Figure 7. The spatial distribution maps of water molecules (hydration shell) around PQ on the lower surface of the montmorillonite. (a) Front view for PQ-185 system; (b) bottom view for PQ-185 system; (c) front view for PQ-278 system; (d) bottom view for PQ-278 system. Key: C, green; N, blue; H, white; Si, yellow; Mg, cyan; Al, pink; O, red. Clay surfaces are represented by thin lines.

Mobility of interlayer species

To investigate the mobility of PQ, we calculated the self-diffusion coefficient of PQ at different water contents (Fig. 8) (see Supplementary material for more details). The diffusion coefficients of PQ at these water contents are all of the magnitude of 10^–13 to 10^–11 m² s^–1. They are much smaller than the self-diffusion coefficient (magnitude of 10^–9–10^–8 m² s^–1) of various polycyclic aromatic hydrocarbons (e.g. PAHs, including naphthalene, anthracene, chrysene, and benzopyrene) intercalated in clay minerals in a wide range of water contents (Chen and Hu, 2022; Zhao et al., 2023), and it is also significantly smaller than the self-diffusion coefficient of PQ in bulk water (~10^–10 m² s^–1).

Figure 8. The self-diffusion coefficient (D_||) of PQ in PQ-1.0-Mnt at different water contents.

As PQ cations almost only move in the xy plane direction, the self-diffusion coefficients diagram (Fig. 8) revealed that the self-diffusion coefficient (D _||) were similar for the anhydrous state and PQ-185, and both were significantly smaller than that at PQ-278 that lacked π-π stacking interactions. These results indicate that PQ has very limited movement in the interlayer region and can be effectively trapped by montmorillonite. It is consistent with previous conclusion (e.g. Smith and Mayfield, 1978; Leonard et al., 1979; Ouyang et al., 2004; Amondham et al., 2006) that the transport of paraquat is extremely limited in clay-rich soils. In the PQ-175 and PQ-278 systems, the self-diffusion coefficients of water molecules increased with water content, and was much smaller than the mobility of bulk water (Mark and Nilsson, 2001) (Fig. 9). Moreover, these coefficients were found to be within the same order of magnitude as the self-diffusion coefficient of interlayer water in Na and Ca-montmorillonite with two or three layers of water (Greathouse et al., 2015; Zhang et al., 2014).

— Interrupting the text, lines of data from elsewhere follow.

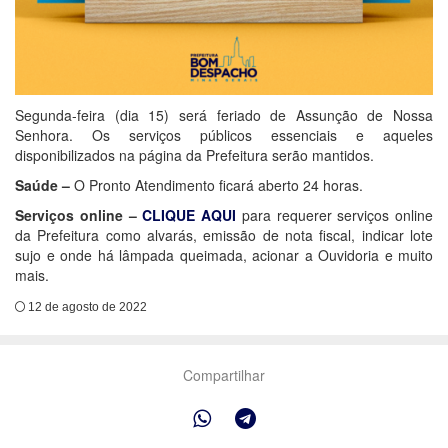
Segunda-feira (dia 15) será feriado de Assunção de Nossa
Senhora. Os serviços públicos essenciais e aqueles
disponibilizados na página da Prefeitura serão mantidos.
Saúde –
O Pronto Atendimento ficará aberto 24 horas.
Serviços online –
CLIQUE AQUI
para requerer serviços online
da Prefeitura como alvarás, emissão de nota fiscal, indicar lote
sujo e onde há lâmpada queimada, acionar a Ouvidoria e muito
mais.
12 de agosto de 2022
Compartilhar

Figure 9. The self-diffusion coefficient (D_total) of water in PQ-185, PQ-278, and bulk water.

Conclusion

Paraquat is used widely in agriculture production, and poses a health risk to humans due to its long-term stability in soils. In this study, molecular dynamics simulations were conducted to explore the structure and dynamics of PQ in the interlayer space of montmorillonite. Two stable hydration states were identified, one with a water content of 185 mg_water/g_clay and the other of 278 mg_water/g_clay, with the latter being the most stable. The interlayer structures and mobility of PQ in the stable hydration and anhydrous states were obtained. It was found that PQs were in direct contact with clay surfaces in both anhydrous and hydrated states. At the water content of 185 mg_water/g_clay, PQs formed π-π stacking while at the water content of 278 mg_water/g_clay, the PQs were separated by a layer of water. The self-diffusion coefficient of PQ ranges from 10^–12 to 10^–11 m² s^–1, with a slightly greater value observed at the high water content. Notably, the diffusivity of PQ is significantly smaller than that of other aromatic organic compounds. The findings presented in this study provide an atomic-level insight into the stability of PQ in soils and forms a microscopic basis for development of efficient remediation strategy.